The difference between the highest and the lowest points on the track is around 102.2m meters. Spa features one of the biggest and fastest inclines on the calendar as drivers look to control their cars going up through Eau Rouge and Radillon. The swift succession counters this out through turn 15. 

The track that is the flattest on the calendar is the Sochi Autodrome, set out around some of the stadia used in the 2014 Olympic Winter games. The track has barely any elevation change, with the difference between the highest and lowest points on the grid being only 1.9m. This makes the track flatter than any other location across the calendar. These tiny elevation changes happen between turns 14 and 17, where there is a slight incline as you head towards the final few corners.


How Does Track Elevation Affect Formula One Cars?

Formula One cars can be very sensitive to different factors, so it would be reasonable to assume that these elevation changes significantly impact them. You might be surprised to hear that elevation changes do not have much impact on the performance of the cars. 

Teams can quite often make adjustments to the cars before a race weekend to deal with track elevation. Spa is an excellent example of this. Usually, before the cars hit the track, teams will increase the front ride height of the cars. This is to attempt to handle vertical compression forces a lot better. It is so the cars can have suitable downforce in the corners while still having huge top speeds on the straights. 

Spa requires bigger changes to the car than a track with a similar elevation like Portimao because the elevation is taken at such high speeds at Spa. The considerable elevation through Eau Rouge and Radillon are taken pretty much flat out, putting the car through a tremendous amount of stress. 

It is also quite often that elevation changes create more mistakes from Formula One drivers. It can be a lot more difficult for drivers to pick their breaking point when they can’t see the corner. It means that tracks with a lot of elevation like Spa, Portimao, and the Red Bull Ring can be a lot more difficult for drivers than flatter tracks like Albert Park and Sochi.


Do F1 Flatter Tracks Produce Better Racing? 

In terms of overtaking, it seems to be that tracks that have more elevation seem to produce a lot more overtaking than flatter tracks. If you look at some of the tracks with the most elevation, they are often also known as some of the best tracks for overtaking. If you look at overtakes per race, some of the tracks with the highest elevation changes are also the ones that produce the most overtakes. 

Based on the 2021 calendar, the tracks with the most overtakes per race also have the biggest elevation changes. Spa has seen the fourth most overtakes per race since the introduction of DRS. Tracks with a lot of elevation like Interlagos and Sepang are also near the top of the list for overtakes. 

Whereas when you look at the tracks with the least overtakes, it is often the tracks with the least elevation. Two of the flattest tracks on the calendar in Sochi and Albert Park are near the bottom of the list for overtakes per race. 

It is hard to tell whether these facts have any correlation. Other factors like track width, DRS zones, and downforce levels all have a massive impact on the number of overtakes. So it would be slightly harsh to say that flatter tracks produce fewer overtakes; it just seems to be a somewhat interesting pattern.
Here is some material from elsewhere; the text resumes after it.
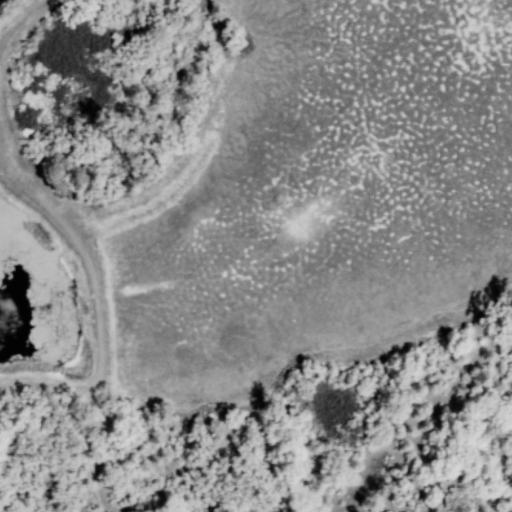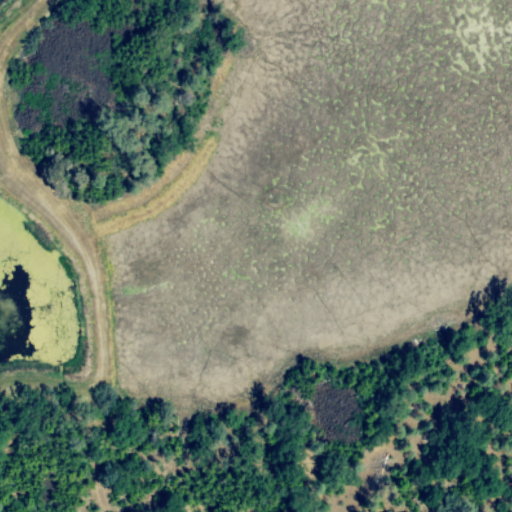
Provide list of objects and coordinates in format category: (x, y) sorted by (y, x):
road: (41, 6)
Do F1 Fans Prefer Flatter Tracks?

It varies when it comes to F1 fans’ preference for Formula One tracks. But there is no doubt that track elevation leads to a more interesting visual spectacle for those watching. For an F1 fan, one of the most exciting spectacles is watching cars race up through Eau Rouge or heading up the hill after Sainte- Devote in Monaco. Track elevation can produce a more engaging visual experience for fans. 

It seems to be the way that Formula One fans prefer tracks with elevation most of the time. Suppose you look at some of the most popular and historic tracks in the Formula One calendar like Monaco, Spa, and Suzuka. These are all tracks that have a considerable amount of track elevation. 

Whereas you will often see fans not being as keen on flatter tracks. The most disliked track on the F1 calendar is likely the Sochi Autodrome. If you look at some of the tracks with the least elevation, they tend to be the ones fans do not like as much. This is simply because it is much more exciting to watch Formula One cars racing across tracks with a lot of elevation than racing on flat tracks. 

This is, of course, not always the case. Tracks like Marina Bay, Circuit Gilles Villeneuve, and Hockenheim are all very popular among F1 fans. It just shows that the reasons why Formula One fans like or dislike an F1 track are not just down to the elevation.